▸ **EXTRACTED TEXT**
Fashion describes the creation, mixing, and wearing of clothing, footwear, accessories, cosmetics, and jewellery as signifiers of social status, self-expression, and group belonging. The term originates from the Latin word facere, meaning "to make." It can refer at once to an industry, designs, aesthetics, and trends.
What are the world's top fashion capitals?
The world's three top fashion capitals are New York City's Manhattan, Paris, and Milan, which are headquarters to the most significant fashion companies. Tokyo, London, and Los Angeles are considered second-tier fashion centers. Fashion weeks in these cities let designers exhibit new collections.
What is haute couture in fashion?
Haute couture is aspirational fashion inspired by art and culture and in most cases reserved for the economic elite. In France the term is legally limited to members of the Chambre Syndicale de la Haute Couture in Paris. The history of fashion design dates to 1858, when Charles Frederick Worth opened the first authentic haute couture house in Paris.
When did fashion begin to change continually in the Western world?
Historians including James Laver and Fernand Braudel date the start of Western fashion to the middle of the 14th century. The most dramatic early change was the sudden shortening of the male over-garment from calf-length to barely covering the buttocks. By 1800 all Western Europeans believed they dressed alike.
Why did Europeans claim that Eastern countries had no fashion?
Early Western travelers to India, Persia, Turkey, and China claimed fashion there did not change, a myth tied to Orientalism and 19th-century European imperialism. The claim is generally held to be untrue, with considerable evidence of rapidly changing styles in Ming China. In 1609 the secretary of the Japanese shogun even bragged inaccurately that Japanese clothing had not changed in over a thousand years.
How has fashion been used as a form of political activism?
The explicit use of fashion as activism is referred to as fashion activism, and many designers took political stances during 2017 fashion weeks. Prabal Gurung sent out T-shirts reading "The Future is Female" with proceeds to the ACLU and Planned Parenthood. At the 76th Cannes Film Festival, model Mahlagha Jaberi wore a noose-shaped gown reading "Stop Executions" as a statement against executions in Iran.

[Sets of calibrated multi-view images]
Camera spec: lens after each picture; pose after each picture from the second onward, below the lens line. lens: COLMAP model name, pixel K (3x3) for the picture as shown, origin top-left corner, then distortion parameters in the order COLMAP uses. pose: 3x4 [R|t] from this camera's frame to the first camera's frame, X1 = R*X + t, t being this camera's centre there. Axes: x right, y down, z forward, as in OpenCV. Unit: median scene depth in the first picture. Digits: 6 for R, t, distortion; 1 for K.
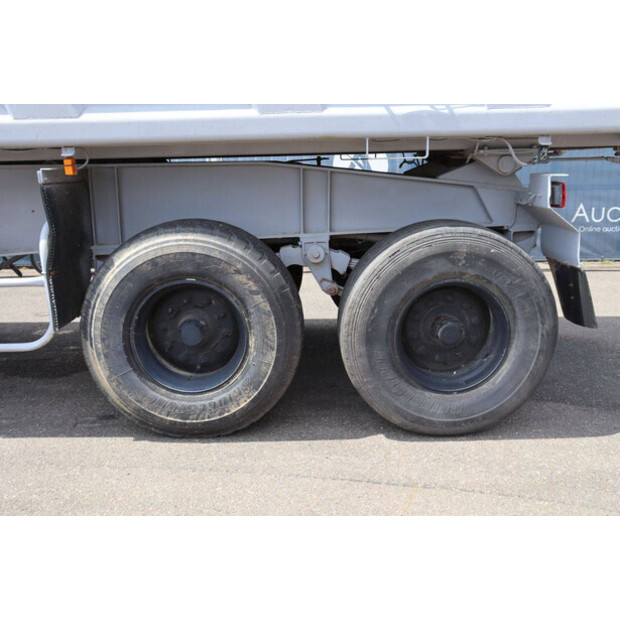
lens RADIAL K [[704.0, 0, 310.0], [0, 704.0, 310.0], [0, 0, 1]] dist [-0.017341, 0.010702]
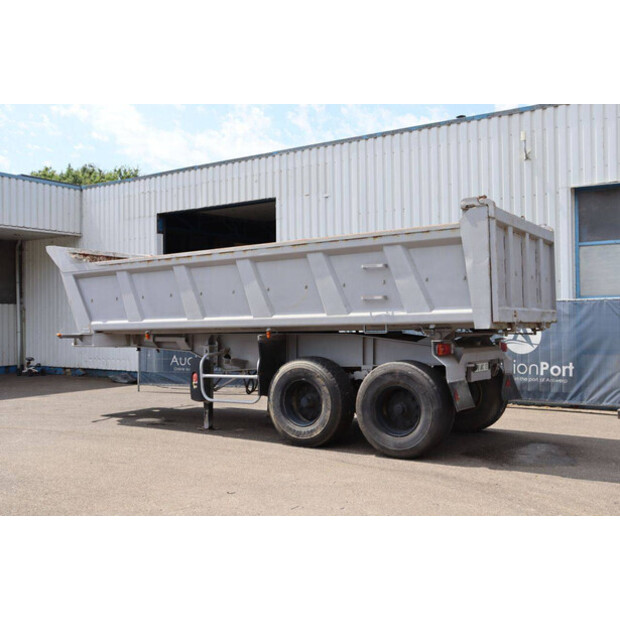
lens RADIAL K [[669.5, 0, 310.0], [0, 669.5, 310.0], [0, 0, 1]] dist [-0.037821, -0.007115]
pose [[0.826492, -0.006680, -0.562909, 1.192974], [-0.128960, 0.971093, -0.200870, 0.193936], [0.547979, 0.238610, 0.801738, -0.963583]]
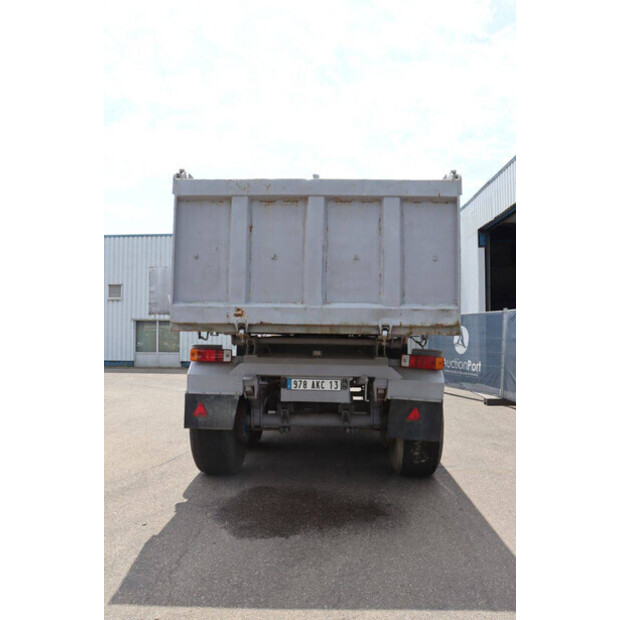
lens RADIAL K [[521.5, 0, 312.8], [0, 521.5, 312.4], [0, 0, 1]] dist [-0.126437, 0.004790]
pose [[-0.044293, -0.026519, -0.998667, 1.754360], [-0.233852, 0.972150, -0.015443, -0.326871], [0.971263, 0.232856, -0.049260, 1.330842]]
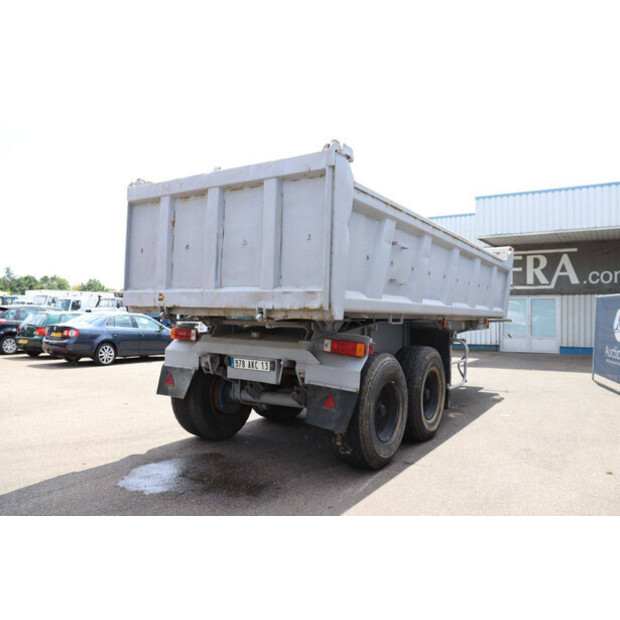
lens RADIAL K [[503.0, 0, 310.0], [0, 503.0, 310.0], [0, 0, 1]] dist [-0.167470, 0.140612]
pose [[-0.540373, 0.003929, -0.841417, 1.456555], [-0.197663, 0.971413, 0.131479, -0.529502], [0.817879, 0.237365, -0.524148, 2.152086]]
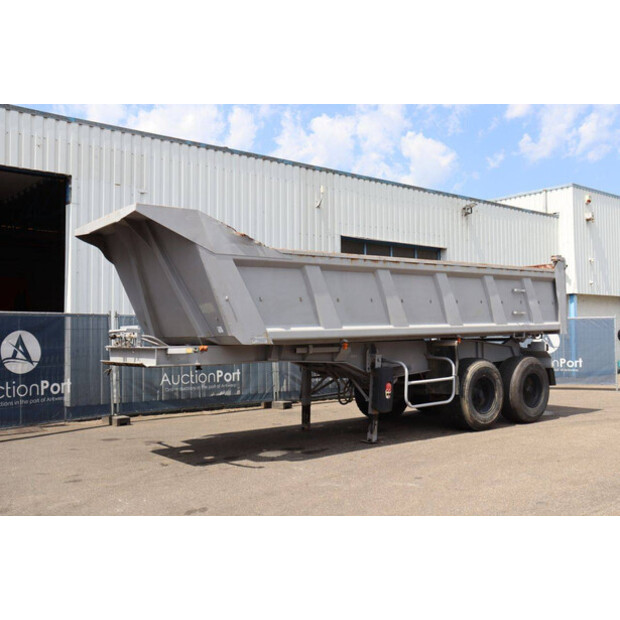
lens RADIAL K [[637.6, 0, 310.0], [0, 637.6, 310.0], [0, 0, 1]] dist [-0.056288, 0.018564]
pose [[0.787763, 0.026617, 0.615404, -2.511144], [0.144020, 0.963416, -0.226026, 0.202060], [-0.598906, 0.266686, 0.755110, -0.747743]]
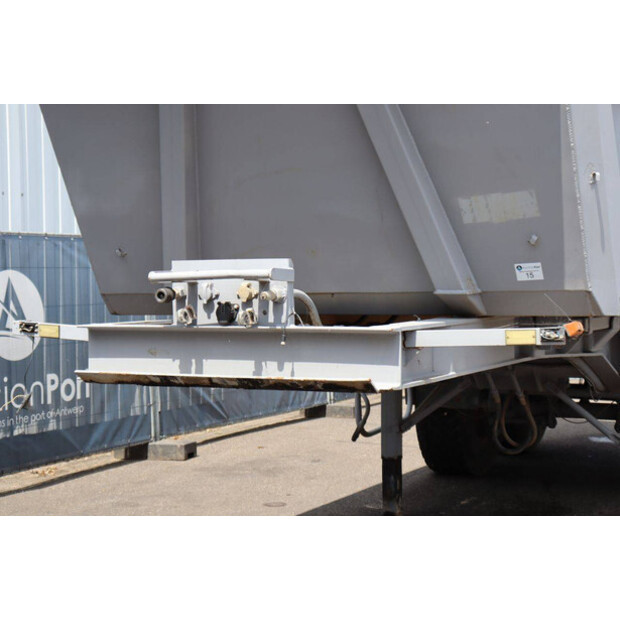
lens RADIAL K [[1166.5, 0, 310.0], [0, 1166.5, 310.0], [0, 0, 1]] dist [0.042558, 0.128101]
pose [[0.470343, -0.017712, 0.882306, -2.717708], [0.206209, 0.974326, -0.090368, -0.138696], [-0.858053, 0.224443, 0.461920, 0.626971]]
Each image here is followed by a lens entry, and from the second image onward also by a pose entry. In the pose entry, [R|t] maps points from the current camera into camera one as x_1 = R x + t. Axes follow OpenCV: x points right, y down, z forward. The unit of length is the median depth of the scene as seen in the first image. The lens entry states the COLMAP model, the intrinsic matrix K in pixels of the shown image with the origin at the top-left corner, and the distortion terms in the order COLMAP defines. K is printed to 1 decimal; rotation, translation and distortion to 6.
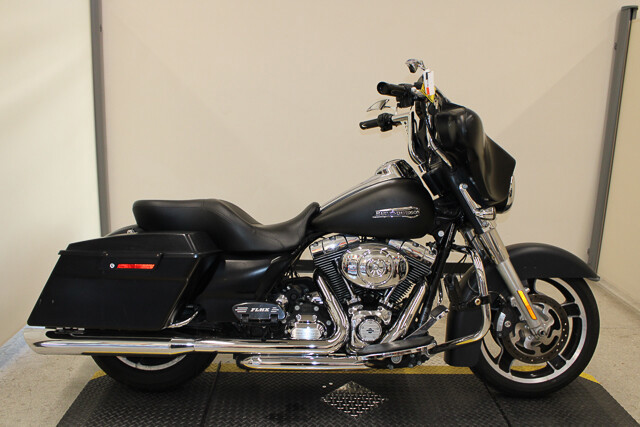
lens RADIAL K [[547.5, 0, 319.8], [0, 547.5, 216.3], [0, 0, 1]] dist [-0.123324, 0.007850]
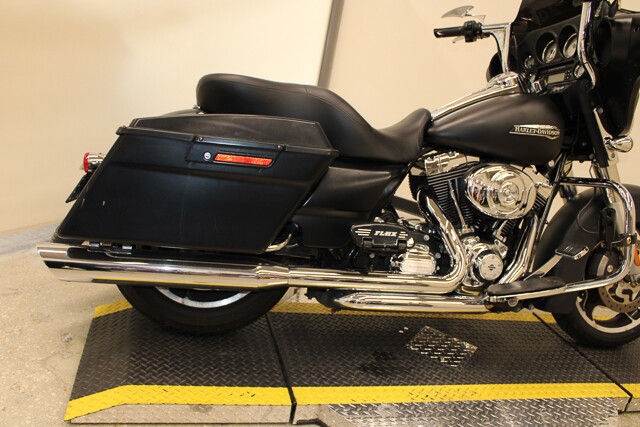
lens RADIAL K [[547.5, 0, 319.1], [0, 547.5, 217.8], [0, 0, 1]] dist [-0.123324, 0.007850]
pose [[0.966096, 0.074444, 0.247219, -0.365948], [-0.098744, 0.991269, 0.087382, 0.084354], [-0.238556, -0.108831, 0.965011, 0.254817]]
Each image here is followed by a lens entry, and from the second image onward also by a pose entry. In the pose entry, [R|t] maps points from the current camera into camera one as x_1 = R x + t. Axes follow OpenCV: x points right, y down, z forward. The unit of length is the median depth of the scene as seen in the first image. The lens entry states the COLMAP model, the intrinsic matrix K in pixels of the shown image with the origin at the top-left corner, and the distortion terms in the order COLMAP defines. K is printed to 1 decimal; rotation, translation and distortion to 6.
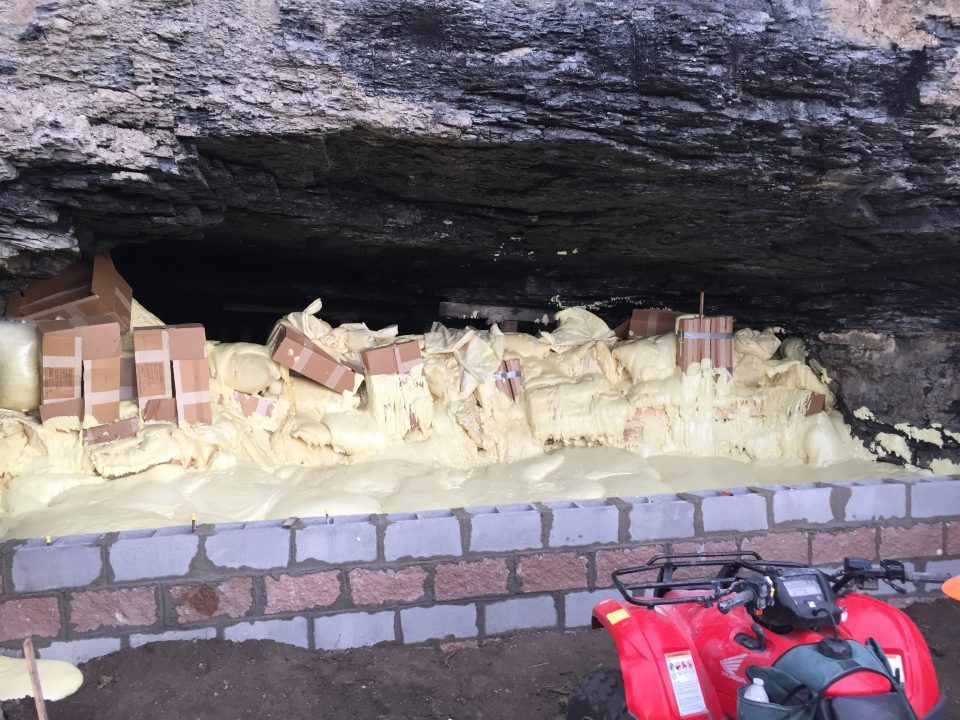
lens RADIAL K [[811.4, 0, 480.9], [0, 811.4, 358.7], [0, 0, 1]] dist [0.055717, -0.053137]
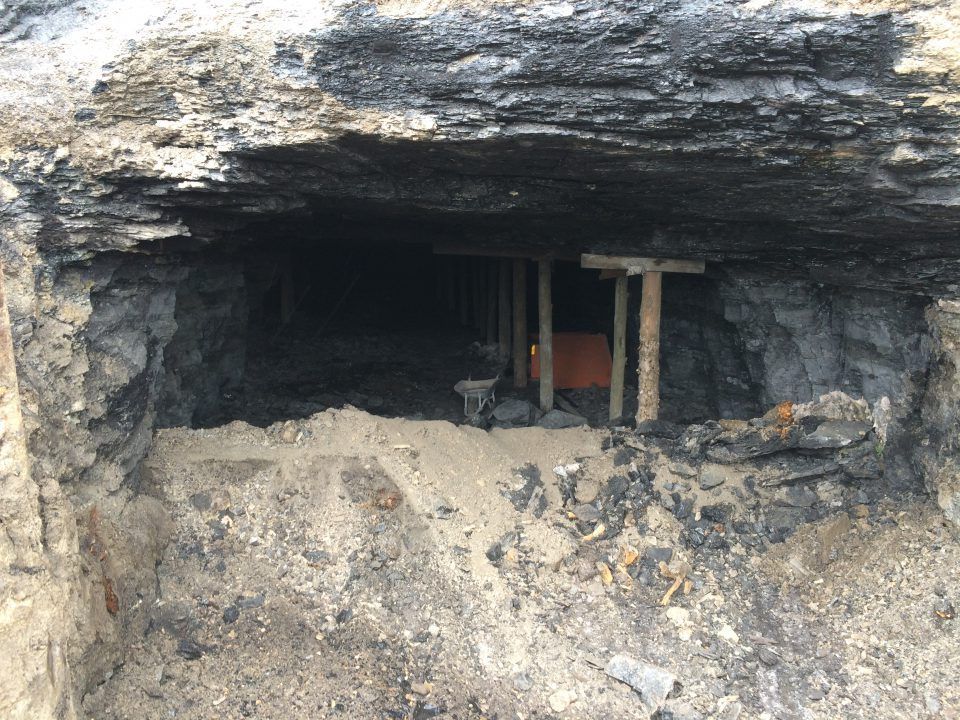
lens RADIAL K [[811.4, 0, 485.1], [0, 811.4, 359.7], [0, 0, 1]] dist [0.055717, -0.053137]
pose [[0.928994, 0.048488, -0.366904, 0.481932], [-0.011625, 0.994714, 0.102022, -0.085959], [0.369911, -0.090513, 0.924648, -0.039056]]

▸ **QUESTIONS**
1. Answer these from the fashion text:
(a) Which three cities does it name as the world's top fashion capitals?
(b) In what year did Charles Frederick Worth open the first authentic haute couture house in Paris?
(c) What words appeared on the gown Mahlagha Jaberi wore at the 76th Cannes Film Festival?
2. Set down word for word the part of the fashion text starting with "Historians including James" and going on through "of political activism?".

▸ **TASK-BY-TASK SOLUTIONS**
1.
(a) New York City's Manhattan, Paris, and Milan
(b) 1858
(c) "Stop Executions"

2.
Historians including James Laver and Fernand Braudel date the start of Western fashion to the middle of the 14th century. The most dramatic early change was the sudden shortening of the male over-garment from calf-length to barely covering the buttocks. By 1800 all Western Europeans believed they dressed alike.
Why did Europeans claim that Eastern countries had no fashion?
Early Western travelers to India, Persia, Turkey, and China claimed fashion there did not change, a myth tied to Orientalism and 19th-century European imperialism. The claim is generally held to be untrue, with considerable evidence of rapidly changing styles in Ming China. In 1609 the secretary of the Japanese shogun even bragged inaccurately that Japanese clothing had not changed in over a thousand years.
How has fashion been used as a form of political activism?